One of the three surviving forceps in Greece belongs to the Archaeological collections of Lidoriki (which is temporarily closed) and is kept in the Archaeological Museum of Amfissa. The specimen was found in the early 1970s, during the excavation of ancient Kallipolis/Kallion, the renowned Aetolian city that flourished in the 4th century BC, now inundated by the waters of the artificial lake of Mornos.

The forceps of Kallipolis/Kallion, a replica adorns the Museum of Dentistry, is a rare finding and one of the few found in Europe as the material used for their construction (mainly iron and brass) erodes and deteriorates.  It dates to the early Christian centuries during the Roman Imperial period when ancient Greco-Roman medicine was at its zenith and the most renowned representative was Galen of Pergamum.

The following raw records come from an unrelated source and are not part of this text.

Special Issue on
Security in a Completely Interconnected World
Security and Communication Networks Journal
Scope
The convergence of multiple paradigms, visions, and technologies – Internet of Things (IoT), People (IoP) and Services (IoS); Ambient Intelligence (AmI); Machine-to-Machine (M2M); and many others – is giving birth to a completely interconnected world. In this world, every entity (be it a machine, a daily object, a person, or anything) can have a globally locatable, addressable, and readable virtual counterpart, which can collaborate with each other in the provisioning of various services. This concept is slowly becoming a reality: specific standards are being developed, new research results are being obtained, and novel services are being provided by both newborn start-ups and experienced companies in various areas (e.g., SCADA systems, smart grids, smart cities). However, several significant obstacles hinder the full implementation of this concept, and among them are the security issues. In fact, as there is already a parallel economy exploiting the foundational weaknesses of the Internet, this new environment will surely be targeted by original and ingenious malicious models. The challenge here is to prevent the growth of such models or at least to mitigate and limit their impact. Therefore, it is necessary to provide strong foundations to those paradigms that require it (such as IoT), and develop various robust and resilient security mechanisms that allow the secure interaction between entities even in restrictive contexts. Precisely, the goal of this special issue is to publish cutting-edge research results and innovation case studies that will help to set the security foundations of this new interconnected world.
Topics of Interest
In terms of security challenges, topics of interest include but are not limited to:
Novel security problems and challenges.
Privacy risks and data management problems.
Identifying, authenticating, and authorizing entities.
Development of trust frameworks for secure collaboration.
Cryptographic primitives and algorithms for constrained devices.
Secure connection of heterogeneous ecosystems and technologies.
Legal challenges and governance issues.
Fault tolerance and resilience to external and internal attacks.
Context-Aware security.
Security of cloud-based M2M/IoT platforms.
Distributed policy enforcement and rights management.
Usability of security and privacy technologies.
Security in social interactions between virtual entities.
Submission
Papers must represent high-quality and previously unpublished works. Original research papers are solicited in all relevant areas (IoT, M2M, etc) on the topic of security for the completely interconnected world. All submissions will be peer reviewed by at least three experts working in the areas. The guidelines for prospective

Leonardo Dude in his thesis Extraktionszangen der römischen Kaiserzeit classified the tooth forceps of the roman period according to their design in groups. The Kallipolis/Kallion forceps according to their classification is included in group B which is the most widespread in the Mediterranean basin, a region which coincides with the Imperium Romanum.

Tooth extraction and the use of tooth forceps in antiquity is a research area of interest to the Museum of Dentistry NKUA and a project undertaken under its auspices whose findings are to be published in Journal for the History of Dentistry.